* EXERCISE *
Please return the Milltown dam field trip post below word for word, from its date line to its last sentence.

* TEXT EXCERPT *
[Start of section]

Monday, April 26, 2010
At 12:15 on Wednesday, April 21st, I was privileged to take part in a Milltown dam FT with WEN. We would be taking approx. 20 kids out to the Milltown dam bluff to learn about the life of a bull trout, the usage of the area by native peoples, some geomorphology of the area, and all about the dam restoration project.
We left on time, picking up an MCAT employee by the name of Tor who arrived as suddenly as he was given the assignment to come out and film the FT. As I had only done the stream monitoring field trips so far, what we were going to be doing was a complete mystery to me. Deb told me all about the station I was to be helping Emilie with--the bull trout obstacle course. I had to just visualize it since we wouldn’t have that much time between setting up the station and then facili tating it for the kids. It was my first time in East Missoula (having no car is no fun), and it would be my first time seeing the dam restoration. Deb filled me in all about the history of the dam and all of its problems so I wouldn't seem too out of the loop.
When we got there the heat was stifling. The kids would be getting there in 10 minutes or so, so we had just enough time to set up and read over the script a few times. Houston and I would be helping Emilie out with the bull trout game, and Deb and Christa ran the geo caching activity on the bluff.

[End of section]

Plain-text sources of documents:

[Start of section]

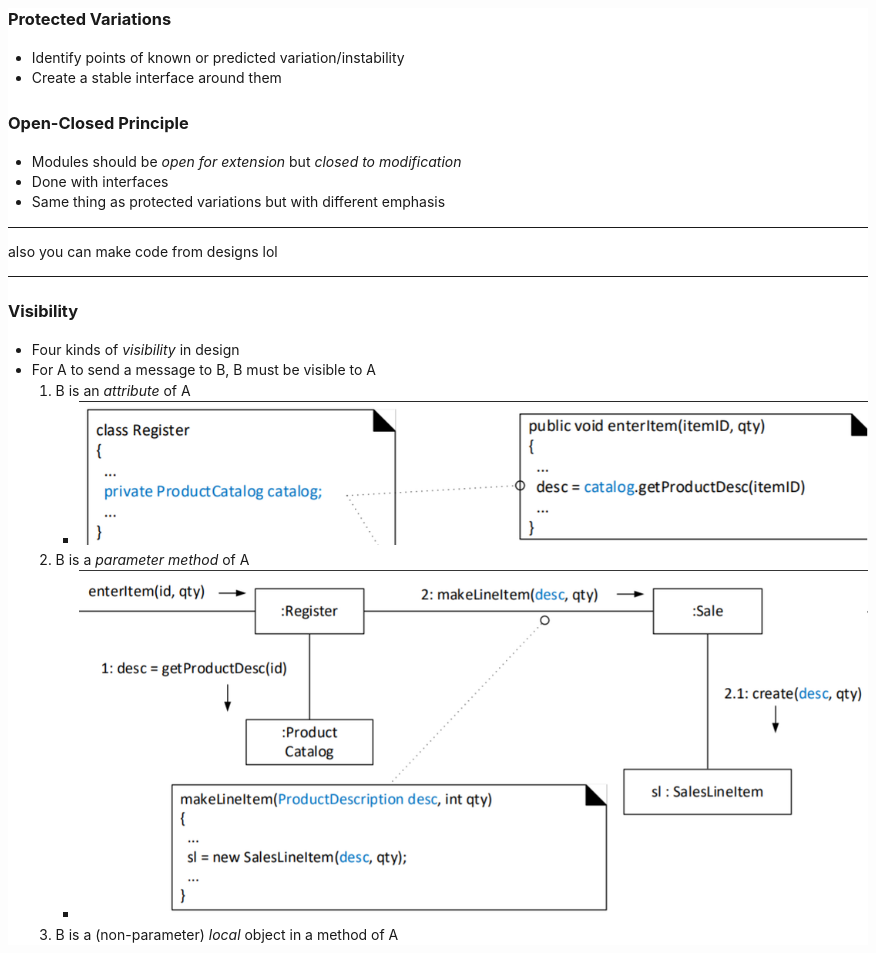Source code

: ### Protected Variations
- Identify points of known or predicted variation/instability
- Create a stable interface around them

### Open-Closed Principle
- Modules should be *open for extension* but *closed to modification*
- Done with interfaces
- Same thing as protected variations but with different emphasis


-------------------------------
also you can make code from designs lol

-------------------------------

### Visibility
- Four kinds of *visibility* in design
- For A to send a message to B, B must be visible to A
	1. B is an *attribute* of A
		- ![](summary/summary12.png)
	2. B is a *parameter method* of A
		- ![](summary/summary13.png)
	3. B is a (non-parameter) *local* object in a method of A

[End of section]

* COMPLETED TASK *
Monday, April 26, 2010
At 12:15 on Wednesday, April 21st, I was privileged to take part in a Milltown dam FT with WEN. We would be taking approx. 20 kids out to the Milltown dam bluff to learn about the life of a bull trout, the usage of the area by native peoples, some geomorphology of the area, and all about the dam restoration project.
We left on time, picking up an MCAT employee by the name of Tor who arrived as suddenly as he was given the assignment to come out and film the FT. As I had only done the stream monitoring field trips so far, what we were going to be doing was a complete mystery to me. Deb told me all about the station I was to be helping Emilie with--the bull trout obstacle course. I had to just visualize it since we wouldn’t have that much time between setting up the station and then facili tating it for the kids. It was my first time in East Missoula (having no car is no fun), and it would be my first time seeing the dam restoration. Deb filled me in all about the history of the dam and all of its problems so I wouldn't seem too out of the loop.
When we got there the heat was stifling. The kids would be getting there in 10 minutes or so, so we had just enough time to set up and read over the script a few times. Houston and I would be helping Emilie out with the bull trout game, and Deb and Christa ran the geo caching activity on the bluff.